Le Rite se détache pourtant en apparence de pas mal de films sur l'exorcisme faits jusqu'ici dont quelques uns restent marquants. On pense à l'Exorciste bien sûr, de William Friedkin qui terrorisa les spectateurs lors de sa sortie en 1973. L'exorcisme d'Emily Rose fait aussi partie de ses classiques, d'autant plus que son histoire vraie n'a pas laissé insensible … les producteurs du Rite, qui sont également ceux du film de Scott Derrickson. Volontairement noir, Le Rite se propose d'aller au-delà des pratiques de l'exorcisme, au point de mettre en doute la frontière de la possession avec celle de la folie incontrôlée. C'est d'ailleurs le problème de ce jeune séminariste américain qui se retrouve avec le Père Lucas, son futur mentor. Celui-ci va lui montrer que les frontières sont très flous, mais que pour autant, des caractéristiques bien précises forgent la pensée et surtout la réception. Le jeune Novak continue pourtant de nier et d'émettre des doutes sur la possession d'une jeune femme enceinte qui sert de « cobaye-exemple » à l'explication de ces pratiques. Ce dogmatisme religieux qu'incarne le Père Lucas doit aussi par ailleurs nous convaincre de la véracité de ces pratiques et de l'existence d'une force démoniaque. Le jeu du suspense et de la tension marche sur une longue première partie, l'objet argumentaire devient vite lassant et surtout très prévisible. A l'image d'un Anthony Hopkins d'ailleurs qui apparaît lui-même comme un mentor en tant qu'acteur, face au novice et pas franchement convaincant Colin O'Donoghue (Michael Novak). Intrigant et attachant à la fois, il est amené à montrer un peu plus le revers démoniaque qui sommeille en lui, sans pour autant atteindre la force de frappe d'un Hannibal Lecter. Tout profane finit par rester distant avec le propos, face à cette volonté de noircir le tableau, une Rome froide et parfois lugubre, en contraste avec son côté jovial et ensoleillé, comme l'impression de revoir des scènes d'un Da Vinci Code, avec cette fois-ci le thème de l'exorcisme en pierre angulaire. La musique confirme quant à elle l'enfer bruyant qui tourne autour du film, alors que la photographie apparaît presque trop esthétisée, à l'image des décors.

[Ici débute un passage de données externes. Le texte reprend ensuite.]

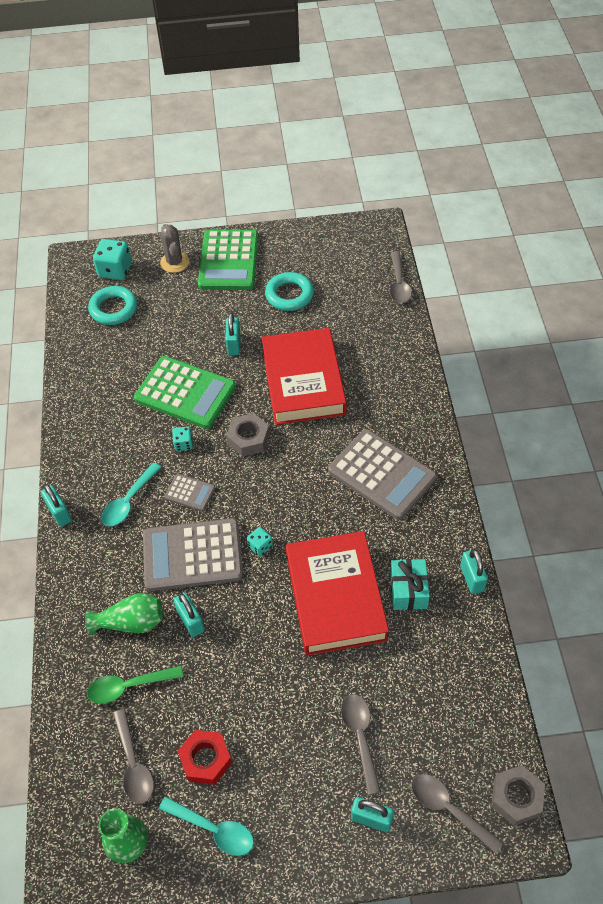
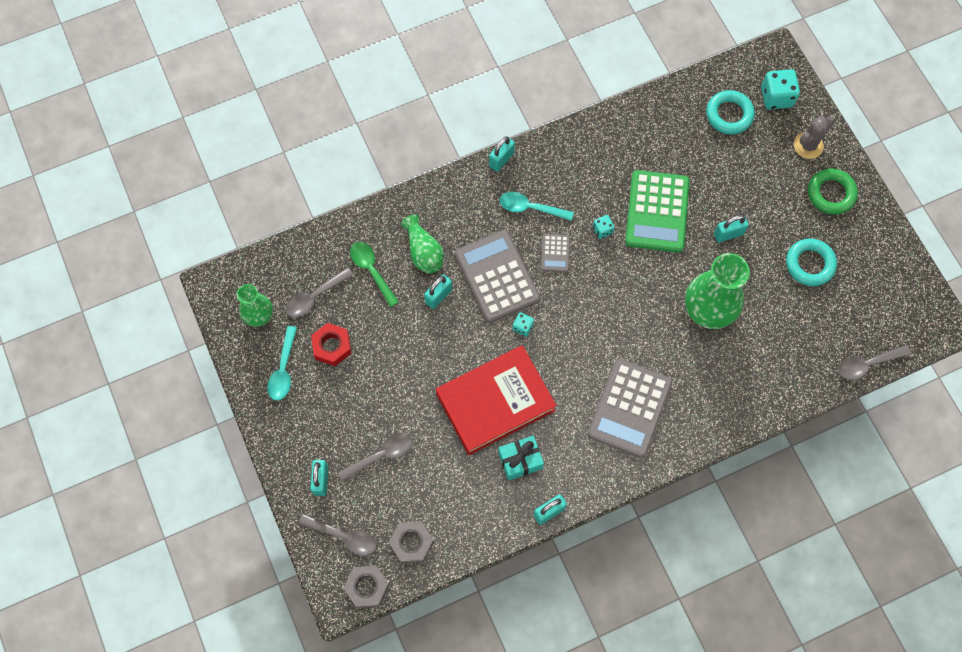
camera: 70 degrees right, 15 degrees up
green calculator [198,230,258,290] -> green ring [808,169,858,215]
grey nut [226,413,270,457] -> grey nut moved to [389,521,434,563]
red book [261,328,347,425] -> green vase [685,253,750,329]
grey spoon [412,774,503,854] -> grey spoon turned 90 degrees clockwise [299,514,377,556]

Au final, le film ne répond pas à la question intéressante posée au début du film, et qui faisait de lui un objet original qui aurait pu se détacher de ce que l'on a pu voir jusqu'ici. Pas plus qu'un divertissement, à peine effrayant au début, c'est un scénario presque entier qui est mis en doute … plutôt qu'une croyance.